Please list each line of the data below that contains the string "Festuca", copying every such line in full. Case counts when matching.

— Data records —
____________

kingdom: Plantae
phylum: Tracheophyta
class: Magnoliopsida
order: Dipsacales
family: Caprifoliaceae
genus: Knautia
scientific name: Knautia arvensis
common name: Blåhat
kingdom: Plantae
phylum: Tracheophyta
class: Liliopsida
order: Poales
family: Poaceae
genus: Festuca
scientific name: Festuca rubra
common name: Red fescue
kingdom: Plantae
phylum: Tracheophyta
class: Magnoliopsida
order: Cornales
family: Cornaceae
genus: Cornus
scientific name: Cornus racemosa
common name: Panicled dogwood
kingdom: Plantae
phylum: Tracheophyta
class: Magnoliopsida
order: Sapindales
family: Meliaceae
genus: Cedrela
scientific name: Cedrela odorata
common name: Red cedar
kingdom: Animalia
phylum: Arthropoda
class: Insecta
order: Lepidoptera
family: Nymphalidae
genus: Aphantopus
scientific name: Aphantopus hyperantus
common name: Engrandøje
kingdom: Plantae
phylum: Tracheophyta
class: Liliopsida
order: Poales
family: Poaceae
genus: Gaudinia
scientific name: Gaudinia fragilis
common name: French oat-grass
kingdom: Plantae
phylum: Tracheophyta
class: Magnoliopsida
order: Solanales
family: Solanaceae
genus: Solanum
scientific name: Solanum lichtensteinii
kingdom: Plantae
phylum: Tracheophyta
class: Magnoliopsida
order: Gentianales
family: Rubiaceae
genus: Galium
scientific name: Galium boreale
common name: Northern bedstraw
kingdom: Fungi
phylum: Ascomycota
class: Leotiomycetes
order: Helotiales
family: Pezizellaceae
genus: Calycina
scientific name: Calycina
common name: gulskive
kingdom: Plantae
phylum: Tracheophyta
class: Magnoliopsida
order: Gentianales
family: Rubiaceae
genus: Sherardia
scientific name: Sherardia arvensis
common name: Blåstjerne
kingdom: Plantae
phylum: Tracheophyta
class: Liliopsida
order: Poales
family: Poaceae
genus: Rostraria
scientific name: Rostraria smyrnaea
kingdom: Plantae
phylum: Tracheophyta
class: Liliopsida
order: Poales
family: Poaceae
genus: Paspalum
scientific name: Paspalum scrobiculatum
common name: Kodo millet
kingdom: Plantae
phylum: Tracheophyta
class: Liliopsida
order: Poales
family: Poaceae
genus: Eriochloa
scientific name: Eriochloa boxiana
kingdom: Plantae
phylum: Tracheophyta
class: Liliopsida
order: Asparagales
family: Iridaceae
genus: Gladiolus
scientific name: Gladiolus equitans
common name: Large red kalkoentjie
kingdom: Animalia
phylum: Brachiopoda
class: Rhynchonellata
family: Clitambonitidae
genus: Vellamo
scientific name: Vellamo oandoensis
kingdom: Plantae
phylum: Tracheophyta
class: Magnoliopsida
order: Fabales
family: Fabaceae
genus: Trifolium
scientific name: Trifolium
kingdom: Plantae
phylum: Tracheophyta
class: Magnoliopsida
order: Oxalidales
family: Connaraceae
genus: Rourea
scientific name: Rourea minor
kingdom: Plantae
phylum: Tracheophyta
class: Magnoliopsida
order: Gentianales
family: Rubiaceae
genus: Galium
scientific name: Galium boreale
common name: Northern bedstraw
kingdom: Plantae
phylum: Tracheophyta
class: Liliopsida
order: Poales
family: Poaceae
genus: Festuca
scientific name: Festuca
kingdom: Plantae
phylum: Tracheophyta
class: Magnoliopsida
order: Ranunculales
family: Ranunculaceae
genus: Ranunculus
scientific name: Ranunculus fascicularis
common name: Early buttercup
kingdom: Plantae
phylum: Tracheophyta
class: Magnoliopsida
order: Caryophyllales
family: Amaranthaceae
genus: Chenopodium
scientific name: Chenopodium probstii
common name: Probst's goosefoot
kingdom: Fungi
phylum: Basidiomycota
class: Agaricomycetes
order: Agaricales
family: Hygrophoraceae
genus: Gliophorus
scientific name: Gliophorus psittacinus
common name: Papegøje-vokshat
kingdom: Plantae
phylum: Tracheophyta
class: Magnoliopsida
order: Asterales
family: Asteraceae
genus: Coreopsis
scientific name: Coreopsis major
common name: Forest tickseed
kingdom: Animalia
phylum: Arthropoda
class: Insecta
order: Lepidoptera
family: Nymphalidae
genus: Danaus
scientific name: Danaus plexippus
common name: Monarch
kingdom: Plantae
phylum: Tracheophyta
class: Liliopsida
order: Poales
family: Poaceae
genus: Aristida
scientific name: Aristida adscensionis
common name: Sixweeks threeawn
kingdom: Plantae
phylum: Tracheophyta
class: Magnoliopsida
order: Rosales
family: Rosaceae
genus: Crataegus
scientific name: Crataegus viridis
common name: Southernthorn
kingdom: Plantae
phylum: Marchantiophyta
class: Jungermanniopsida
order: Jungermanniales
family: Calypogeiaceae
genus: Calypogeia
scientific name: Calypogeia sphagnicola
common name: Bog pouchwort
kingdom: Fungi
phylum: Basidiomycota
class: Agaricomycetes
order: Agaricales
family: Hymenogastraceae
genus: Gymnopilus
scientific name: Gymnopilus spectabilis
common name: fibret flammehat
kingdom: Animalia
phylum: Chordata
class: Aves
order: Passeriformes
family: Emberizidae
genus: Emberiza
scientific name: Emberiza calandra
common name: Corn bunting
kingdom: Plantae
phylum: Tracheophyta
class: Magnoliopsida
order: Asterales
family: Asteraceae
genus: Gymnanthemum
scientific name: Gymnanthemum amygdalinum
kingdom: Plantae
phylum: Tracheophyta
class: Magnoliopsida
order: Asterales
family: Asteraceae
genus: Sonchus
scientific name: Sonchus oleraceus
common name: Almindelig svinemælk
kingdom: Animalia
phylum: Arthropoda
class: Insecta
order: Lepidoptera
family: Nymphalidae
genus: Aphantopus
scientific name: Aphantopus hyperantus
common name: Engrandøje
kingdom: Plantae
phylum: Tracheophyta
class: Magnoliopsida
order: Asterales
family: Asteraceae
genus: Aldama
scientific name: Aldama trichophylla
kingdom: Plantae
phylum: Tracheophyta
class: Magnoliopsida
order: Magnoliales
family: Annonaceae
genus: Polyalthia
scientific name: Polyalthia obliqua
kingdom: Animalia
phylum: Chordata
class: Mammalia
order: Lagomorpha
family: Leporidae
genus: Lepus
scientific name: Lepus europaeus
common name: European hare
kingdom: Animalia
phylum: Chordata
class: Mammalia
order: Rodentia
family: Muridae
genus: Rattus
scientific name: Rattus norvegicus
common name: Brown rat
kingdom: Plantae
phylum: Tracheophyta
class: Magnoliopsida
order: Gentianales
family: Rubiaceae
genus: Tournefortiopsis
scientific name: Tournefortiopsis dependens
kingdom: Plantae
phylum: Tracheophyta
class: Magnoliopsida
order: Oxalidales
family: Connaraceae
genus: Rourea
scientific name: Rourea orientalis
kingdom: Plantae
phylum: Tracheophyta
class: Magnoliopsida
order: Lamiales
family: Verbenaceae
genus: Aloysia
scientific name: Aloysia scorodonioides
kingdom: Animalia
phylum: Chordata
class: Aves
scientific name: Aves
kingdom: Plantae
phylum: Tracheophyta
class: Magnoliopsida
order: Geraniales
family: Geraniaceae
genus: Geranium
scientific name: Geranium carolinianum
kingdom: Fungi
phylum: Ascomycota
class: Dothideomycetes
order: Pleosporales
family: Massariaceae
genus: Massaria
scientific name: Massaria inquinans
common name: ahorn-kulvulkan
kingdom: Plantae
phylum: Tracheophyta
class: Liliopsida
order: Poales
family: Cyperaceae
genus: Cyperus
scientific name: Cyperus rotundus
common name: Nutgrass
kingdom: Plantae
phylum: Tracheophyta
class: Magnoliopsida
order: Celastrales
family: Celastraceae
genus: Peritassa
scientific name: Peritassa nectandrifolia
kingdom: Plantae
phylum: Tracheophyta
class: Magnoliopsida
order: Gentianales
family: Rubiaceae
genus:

____________

— WRITTEN SOLUTION —
genus: Festuca
scientific name: Festuca rubra
genus: Festuca
scientific name: Festuca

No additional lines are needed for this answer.